Dans un milieu comme le corps humain, le pH (ou potentiel hydrogène) mesure la basicité ou l’acidité. Il sert ainsi d’indicateur pour les changements physiologiques tels qu’une inflammation. Réussir à rendre des composés réactifs à des gammes de pH données permettrait une délivrance plus précise et ciblée des médicaments dans l’organisme. Dans le cas de l’arthrite, qui consiste en une inflammation des articulations et qui touche plus de 600 millions de personnes dans le monde, il serait par exemple possible d’imaginer la conception d’un « cartilage artificiel ». Le traitement, désormais continu, améliorerait sensiblement l’efficacité des médicaments censés soulager la douleur et combattre l’inflammation. C’est dans cette optique que des chercheurs de l’université de Cambridge (Angleterre), menés par Stephen J. K. O’Neill, ont travaillé sur un nouveau matériau spongieux. Ses caractéristiques sont décrites plus en détail dans le Journal of the American Chemical Society en date du 8 septembre 2025.
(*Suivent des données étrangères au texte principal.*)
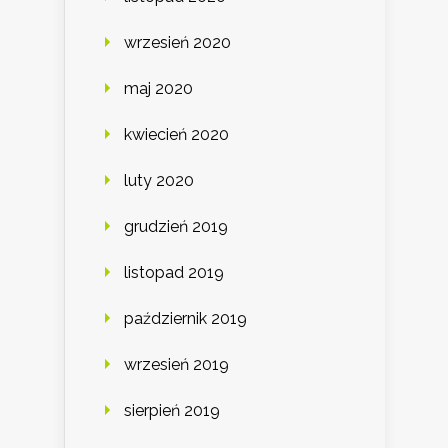
wrzesień 2020
maj 2020
kwiecień 2020
luty 2020
grudzień 2019
listopad 2019
październik 2019
wrzesień 2019
sierpień 2019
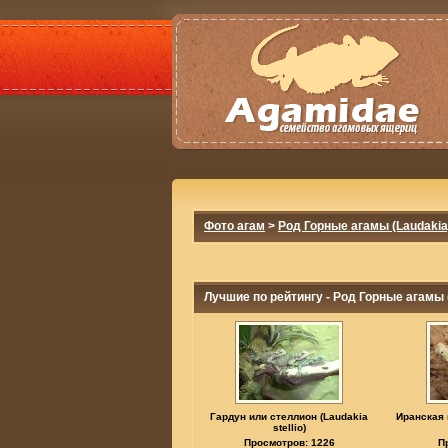
Фото агам
>
Род Горные агамы (Laudakia
Лучшие по рейтингу - Род Горные агамы 
Гардун или стеллион (Laudakia
Иранская 
stellio)
Просмотров: 1226
П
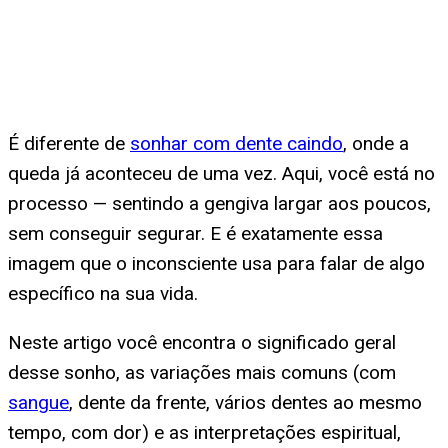
É diferente de
sonhar com dente caindo
, onde a
queda já aconteceu de uma vez. Aqui, você está no
processo — sentindo a gengiva largar aos poucos,
sem conseguir segurar. E é exatamente essa
imagem que o inconsciente usa para falar de algo
específico na sua vida.
Neste artigo você encontra o significado geral
desse sonho, as variações mais comuns (com
sangue
, dente da frente, vários dentes ao mesmo
tempo, com dor) e as interpretações espiritual,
Un « cartilage artificiel » en citrouille
L’équipe de recherche anglaise visait à obtenir un matériau capable de ressentir d’infimes changements corporels, telle une inflammation arthritique. Le but étant que le médicament relâche ses principes actifs aux meilleurs endroit et moment possibles. Pour ce faire, les scientifiques sont partis de cucurbituriles. Ces molécules macrocycliques sont formées d’unités de glycolurile [=C4H2N4O2=] et tiennent leur nom de leur apparence proche d’une citrouille (appartenant à la famille des cucurbitacées). Elles sont d’intérêt dans la chimie des complexes hôte-invité, où plusieurs molécules se retrouvent maintenues ensemble par d’autres forces que les liaisons covalentes – des échanges d’électrons. Ici, le lien est établi par un verrouillage cinétique sensible au pH ambiant. Or durant un épisode d’inflammation arthritique, l’articulation concernée devient enflammée et son acidité augmente légèrement par rapport au tissu environnant.
En réponse, le matériau spongieux devient quant à lui plus mou avec une apparence proche de la gelée. Est alors déclenché le relargage des molécules médicamenteuses encapsulées dans sa structure. Le matériau étant conçu de sorte à ne réagir que dans une étroite bande de valeurs de pH (4,5 à 7,5), les principes actifs peuvent agir en une localisation et un temps opportuns, réduisant potentiellement les effets secondaires. En laboratoire, des tests imitant le fonctionnement réel du mécanisme avec de la teinture fluorescente ont permis de mettre en évidence un relargage médicamenteux plus important en présence d’une acidité-type d’une articulation arthritique que pour une acidité-type d’une articulation saine. Des tests cliniques supplémentaires restent à réaliser avant de passer à de vrais patients dans le futur.